*What to work on*:
Show each line of the data below that contains the string "text". Case counts.
─── Listed entries
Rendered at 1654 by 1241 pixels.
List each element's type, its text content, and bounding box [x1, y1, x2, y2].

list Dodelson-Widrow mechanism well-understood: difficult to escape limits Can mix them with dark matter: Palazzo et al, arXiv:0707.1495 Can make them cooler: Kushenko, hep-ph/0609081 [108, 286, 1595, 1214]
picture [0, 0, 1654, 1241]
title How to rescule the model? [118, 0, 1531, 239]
──────
─── Listed entries
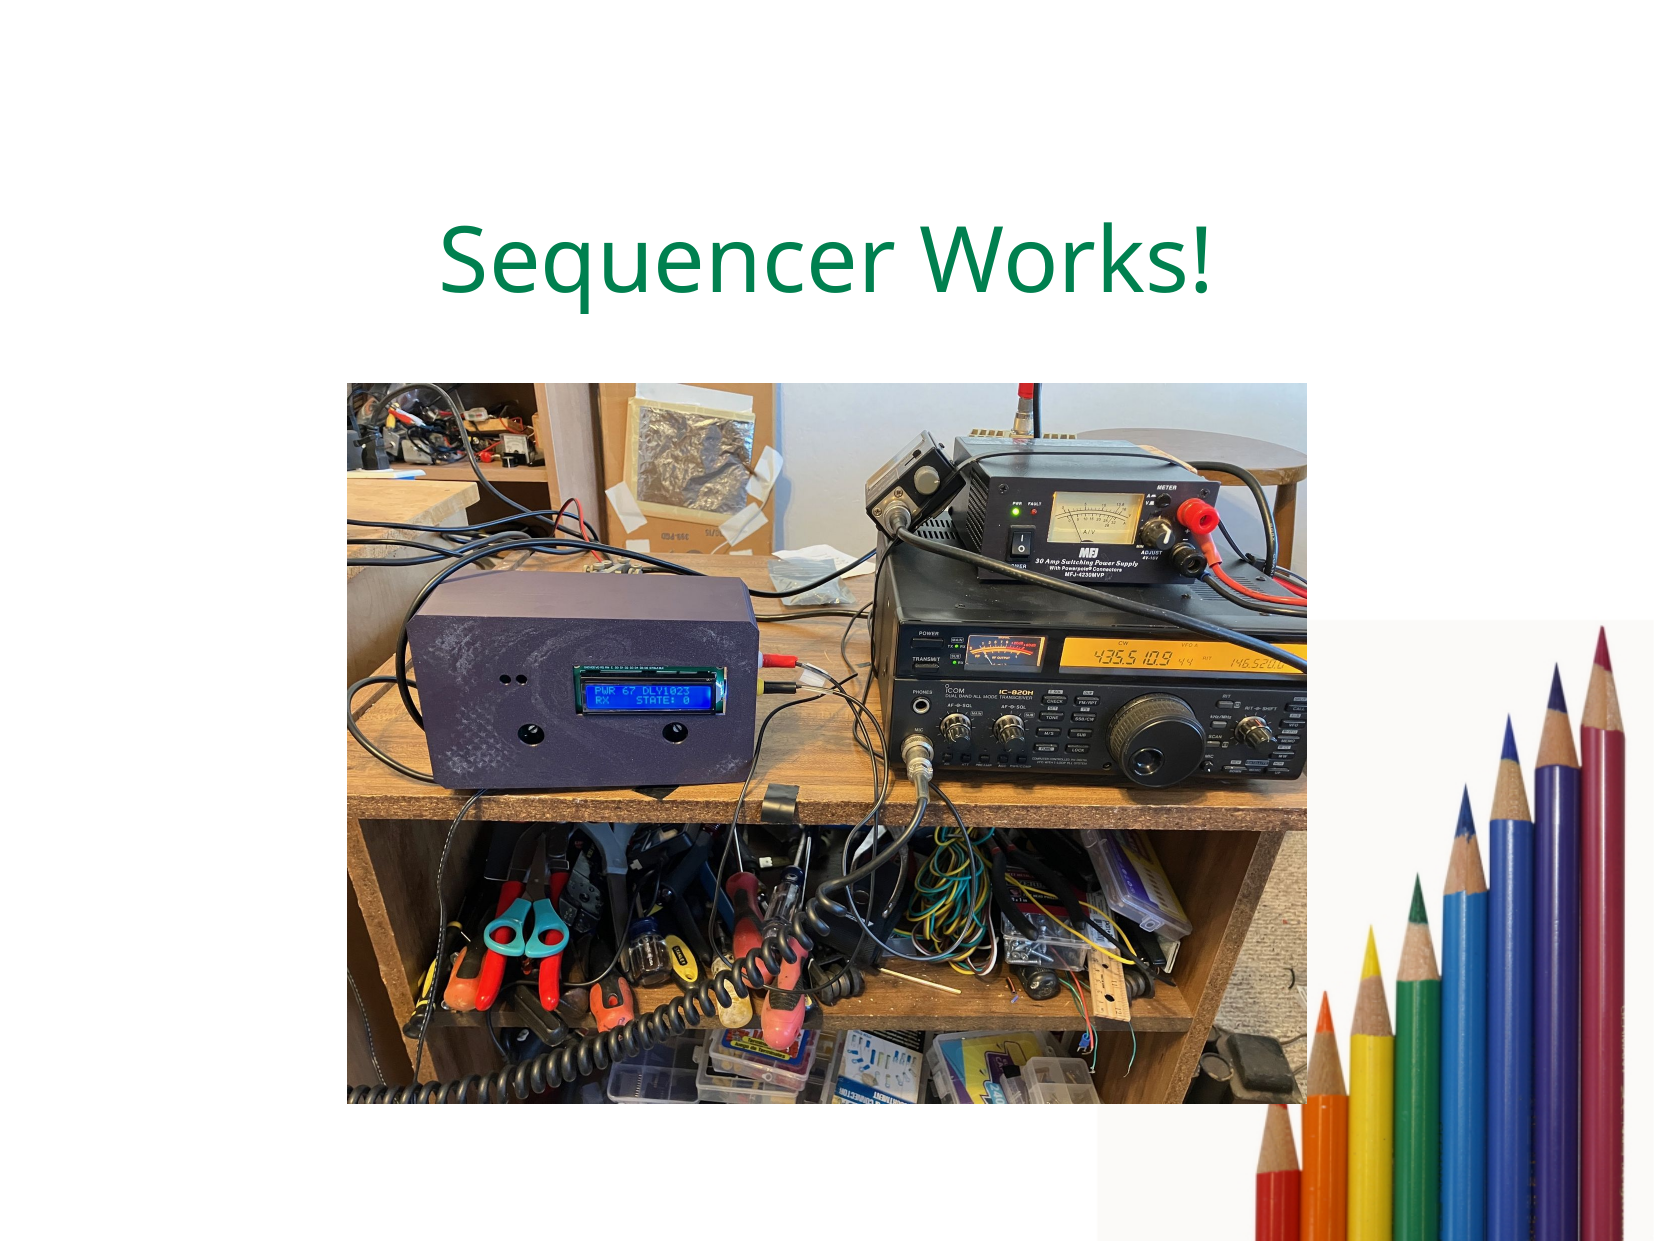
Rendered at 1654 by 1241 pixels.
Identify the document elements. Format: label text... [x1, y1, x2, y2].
──────
*Written solution*:
List each element's type, its text content, and bounding box [x1, y1, x2, y2].
Identify the document elements. Format: label text... [x1, y1, x2, y2].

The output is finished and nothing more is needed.